EGE’ DE OYUN BOZULDU
AB. 12 mil sorunu. Kural tanımayan yasalar, Sakız. Midilli. Rodos: Sisam, Çılgın partiler, Alabildiğine doğal güzellikler, Yaşanan zorluklar, Uçaklar silahlarla dolu, silahlımı, Silahsız mı uçsun tartışmaları, Sorti üstüne sorti yapılıyor. Devlet politikası olarak iki devlet arasında teklifler artık silahsız uçalım. Bir yandan it dalaşı devam ediyor. Israrla mücadele etmeye çalışan bir devlet ve devletin devlet olmadığını kabul eden bir halk. Öyle bir halk ki devletini kabul etmiyor.
Hayır! Bugün siyasi yazmak istemiyorum. Hele ki ulusal siyasetten mümkün olduğunca uzak durmak istiyorum. Yani sizlere GAZZE den, Komor bandıralı Türk gemisi sıfatını kaybetmiş MAVİ MARMARA gemisinden veya İnsani yardım gemisinde bulunan Amerikan Gizli Operasyonlar Direktör yardımcısı EDVARD PECK ‘in www.foxnews.com.politics/2010/06/01 o gemide ne işi var diye sorgulamayacağım.
Ben bugün Ege deyim. Ne Rodos tan nede Mikanos tan bahsedeceğim, Ege nin ailesinden kısaca EGE BOZAN’ ın babasından bahsetmek istiyorum.
Ege BOZAN’ı 17 yaşında kaybettik, Bir Sarıyerliyi. Sarıyer Spor Kulübü nü seven ve hayranı olan bir insanı kaybettik. Haklısınız ömrü vefa etmedi. Ben Sarıyer Kulübünün maçlarına gelen EGE den bahsetmiyeceğim, o zaman derin yaralar açarım herkesin gönül içinde, ben en iyisi Ege’nin babasından bahsedeyim.
Hatırlarsınız 2009 yılın Aralık ayında bir “OYUN BİTTİ” köşe yazım vardı. Sanırım mesajı anladınız.
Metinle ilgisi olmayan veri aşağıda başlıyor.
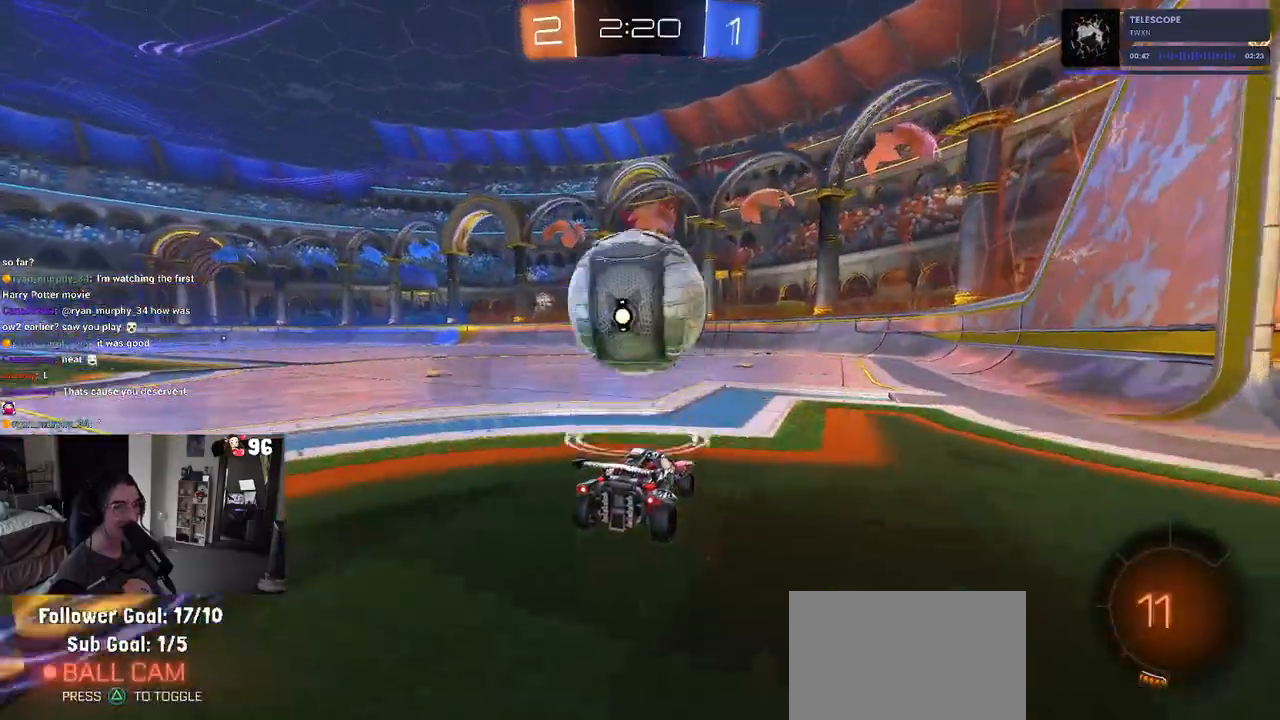
{"buttons": ["R1", "R2"], "left_stick": "center", "right_stick": "center", "events": [[267, "left_stick", "right"], [350, "R1", "down"], [367, "left_stick", "center"]]}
Yani! Bana şans verin diyerek, Babacan insanlardan icazet, Yardım ve destek alınarak oluşturulan Yönetim Kurulu ve Başkanından, Zaman zaman yardım aldığı kulübün duayenleri ni, Koltuk sahibi olduktan sonra hiçe sayarak yerden yere vuran, Tribünden geldim diyerek Başkanken taraftar zihniyetiyle davranıp kulübün genel ilke ve felsefesine karşı duran, Görevdeyken Divanı hiçe sayıp, Sonra kendisi Divanda yönetimde görev almak için çırpınan, Mevki ve kariyer içerisinde olduğu halde yerinin kıymetini bilmeyen bir Başkandan bahsetmiyorum!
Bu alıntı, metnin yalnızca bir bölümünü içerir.